**What to work on:**
Format the items between the lines holding "catalogue / barcode: US 411366" and "country: Malaysia", inclusive, as a two-column CSV with the header field,value. Give one row per item: the item's text goes under field and its answer under value, each in double quotes, with any line breaks replaced by spaces.

**Data for this task:**
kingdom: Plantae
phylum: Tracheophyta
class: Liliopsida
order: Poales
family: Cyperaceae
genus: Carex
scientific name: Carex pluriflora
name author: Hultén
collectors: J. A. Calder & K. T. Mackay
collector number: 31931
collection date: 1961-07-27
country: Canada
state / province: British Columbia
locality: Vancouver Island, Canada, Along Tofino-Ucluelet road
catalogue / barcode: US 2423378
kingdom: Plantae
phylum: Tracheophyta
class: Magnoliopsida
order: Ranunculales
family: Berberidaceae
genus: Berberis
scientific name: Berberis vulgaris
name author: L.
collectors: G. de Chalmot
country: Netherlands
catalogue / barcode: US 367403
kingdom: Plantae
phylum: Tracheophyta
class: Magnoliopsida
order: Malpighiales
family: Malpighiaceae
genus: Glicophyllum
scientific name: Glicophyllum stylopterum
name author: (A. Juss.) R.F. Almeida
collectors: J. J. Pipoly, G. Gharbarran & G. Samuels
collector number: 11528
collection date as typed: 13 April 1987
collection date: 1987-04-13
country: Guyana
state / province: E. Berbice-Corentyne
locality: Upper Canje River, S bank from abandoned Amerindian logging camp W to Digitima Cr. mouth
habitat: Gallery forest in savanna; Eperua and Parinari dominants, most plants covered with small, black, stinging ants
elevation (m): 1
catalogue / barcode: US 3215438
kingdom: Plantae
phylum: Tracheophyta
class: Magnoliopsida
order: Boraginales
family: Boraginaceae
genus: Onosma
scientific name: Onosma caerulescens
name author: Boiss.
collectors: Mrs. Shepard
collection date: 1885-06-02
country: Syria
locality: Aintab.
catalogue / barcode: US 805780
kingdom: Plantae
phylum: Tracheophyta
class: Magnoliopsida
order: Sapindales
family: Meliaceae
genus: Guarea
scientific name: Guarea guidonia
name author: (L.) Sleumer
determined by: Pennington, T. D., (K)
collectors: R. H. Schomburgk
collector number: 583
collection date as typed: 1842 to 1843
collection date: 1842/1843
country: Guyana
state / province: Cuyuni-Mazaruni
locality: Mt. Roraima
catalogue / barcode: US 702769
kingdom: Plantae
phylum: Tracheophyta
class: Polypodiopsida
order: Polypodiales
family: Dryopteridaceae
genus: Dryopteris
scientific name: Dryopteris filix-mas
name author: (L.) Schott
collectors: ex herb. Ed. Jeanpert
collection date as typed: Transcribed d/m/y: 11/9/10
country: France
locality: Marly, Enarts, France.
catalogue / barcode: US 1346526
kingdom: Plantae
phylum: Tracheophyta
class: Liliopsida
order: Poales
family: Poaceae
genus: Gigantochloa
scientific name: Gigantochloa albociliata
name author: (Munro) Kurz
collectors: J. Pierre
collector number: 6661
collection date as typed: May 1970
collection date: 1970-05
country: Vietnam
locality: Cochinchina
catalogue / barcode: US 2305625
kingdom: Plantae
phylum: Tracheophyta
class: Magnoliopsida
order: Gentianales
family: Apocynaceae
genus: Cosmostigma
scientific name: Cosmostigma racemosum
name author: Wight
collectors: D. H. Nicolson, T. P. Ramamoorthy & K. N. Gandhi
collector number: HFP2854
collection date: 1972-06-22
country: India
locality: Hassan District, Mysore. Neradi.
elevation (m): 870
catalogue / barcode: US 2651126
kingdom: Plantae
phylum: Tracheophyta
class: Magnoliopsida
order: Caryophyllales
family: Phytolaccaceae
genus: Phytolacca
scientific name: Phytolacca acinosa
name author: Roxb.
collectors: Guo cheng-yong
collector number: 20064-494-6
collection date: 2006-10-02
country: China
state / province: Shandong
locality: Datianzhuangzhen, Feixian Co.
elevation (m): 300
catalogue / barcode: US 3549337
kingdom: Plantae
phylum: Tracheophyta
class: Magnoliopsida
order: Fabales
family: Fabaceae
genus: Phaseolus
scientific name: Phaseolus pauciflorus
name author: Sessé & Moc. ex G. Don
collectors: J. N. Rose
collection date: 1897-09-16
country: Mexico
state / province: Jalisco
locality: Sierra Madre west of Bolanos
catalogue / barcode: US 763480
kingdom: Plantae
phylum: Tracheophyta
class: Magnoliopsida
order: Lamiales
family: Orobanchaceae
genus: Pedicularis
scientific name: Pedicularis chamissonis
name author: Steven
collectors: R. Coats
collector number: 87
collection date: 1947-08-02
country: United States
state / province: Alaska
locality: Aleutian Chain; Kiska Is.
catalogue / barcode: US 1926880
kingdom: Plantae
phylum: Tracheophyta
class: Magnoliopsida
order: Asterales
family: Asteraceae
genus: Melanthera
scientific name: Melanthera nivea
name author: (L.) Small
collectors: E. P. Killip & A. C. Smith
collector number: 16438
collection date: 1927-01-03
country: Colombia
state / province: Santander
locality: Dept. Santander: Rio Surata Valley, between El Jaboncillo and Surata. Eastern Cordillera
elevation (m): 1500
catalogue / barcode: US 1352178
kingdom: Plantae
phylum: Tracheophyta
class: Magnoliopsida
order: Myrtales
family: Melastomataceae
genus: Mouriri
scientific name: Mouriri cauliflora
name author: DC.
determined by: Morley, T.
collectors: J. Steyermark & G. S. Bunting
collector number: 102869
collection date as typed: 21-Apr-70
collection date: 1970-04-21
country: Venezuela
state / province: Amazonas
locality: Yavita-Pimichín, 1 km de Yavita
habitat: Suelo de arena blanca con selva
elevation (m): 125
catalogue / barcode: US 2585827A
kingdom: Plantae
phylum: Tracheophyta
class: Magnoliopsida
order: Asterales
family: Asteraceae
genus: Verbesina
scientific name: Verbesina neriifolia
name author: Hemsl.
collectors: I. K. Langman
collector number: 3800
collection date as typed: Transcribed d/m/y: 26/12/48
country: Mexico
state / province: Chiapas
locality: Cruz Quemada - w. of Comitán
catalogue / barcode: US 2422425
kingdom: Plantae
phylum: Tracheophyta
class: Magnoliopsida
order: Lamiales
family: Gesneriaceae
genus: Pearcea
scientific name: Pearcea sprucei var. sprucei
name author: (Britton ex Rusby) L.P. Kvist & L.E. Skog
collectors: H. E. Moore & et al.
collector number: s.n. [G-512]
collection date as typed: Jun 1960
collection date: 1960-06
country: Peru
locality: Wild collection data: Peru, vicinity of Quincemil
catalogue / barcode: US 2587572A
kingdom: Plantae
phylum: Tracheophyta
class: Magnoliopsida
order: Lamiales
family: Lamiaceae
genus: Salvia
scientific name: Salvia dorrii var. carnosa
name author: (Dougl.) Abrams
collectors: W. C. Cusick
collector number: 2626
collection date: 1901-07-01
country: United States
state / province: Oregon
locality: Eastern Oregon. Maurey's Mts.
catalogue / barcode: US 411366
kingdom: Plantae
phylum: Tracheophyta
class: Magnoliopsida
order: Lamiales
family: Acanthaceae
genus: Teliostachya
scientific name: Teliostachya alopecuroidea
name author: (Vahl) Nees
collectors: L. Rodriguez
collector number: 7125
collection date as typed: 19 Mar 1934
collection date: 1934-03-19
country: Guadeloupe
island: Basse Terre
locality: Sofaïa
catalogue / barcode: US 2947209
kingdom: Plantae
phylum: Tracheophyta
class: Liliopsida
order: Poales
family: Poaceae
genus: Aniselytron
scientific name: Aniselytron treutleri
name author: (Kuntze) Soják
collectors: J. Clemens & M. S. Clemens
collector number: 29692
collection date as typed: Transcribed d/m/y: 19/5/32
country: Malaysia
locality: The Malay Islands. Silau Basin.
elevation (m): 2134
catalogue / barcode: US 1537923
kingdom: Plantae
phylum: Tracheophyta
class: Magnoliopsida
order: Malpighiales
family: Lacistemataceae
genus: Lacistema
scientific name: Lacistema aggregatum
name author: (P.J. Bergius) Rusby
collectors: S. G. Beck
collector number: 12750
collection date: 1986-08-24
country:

**The solution:**
field,value
"catalogue / barcode:","US 411366"
"kingdom:","Plantae"
"phylum:","Tracheophyta"
"class:","Magnoliopsida"
"order:","Lamiales"
"family:","Acanthaceae"
"genus:","Teliostachya"
"scientific name:","Teliostachya alopecuroidea"
"name author:","(Vahl) Nees"
"collectors:","L. Rodriguez"
"collector number:","7125"
"collection date as typed:","19 Mar 1934"
"collection date:","1934-03-19"
"country:","Guadeloupe"
"island:","Basse Terre"
"locality:","Sofaïa"
"catalogue / barcode:","US 2947209"
"kingdom:","Plantae"
"phylum:","Tracheophyta"
"class:","Liliopsida"
"order:","Poales"
"family:","Poaceae"
"genus:","Aniselytron"
"scientific name:","Aniselytron treutleri"
"name author:","(Kuntze) Soják"
"collectors:","J. Clemens & M. S. Clemens"
"collector number:","29692"
"collection date as typed:","Transcribed d/m/y: 19/5/32"
"country:","Malaysia"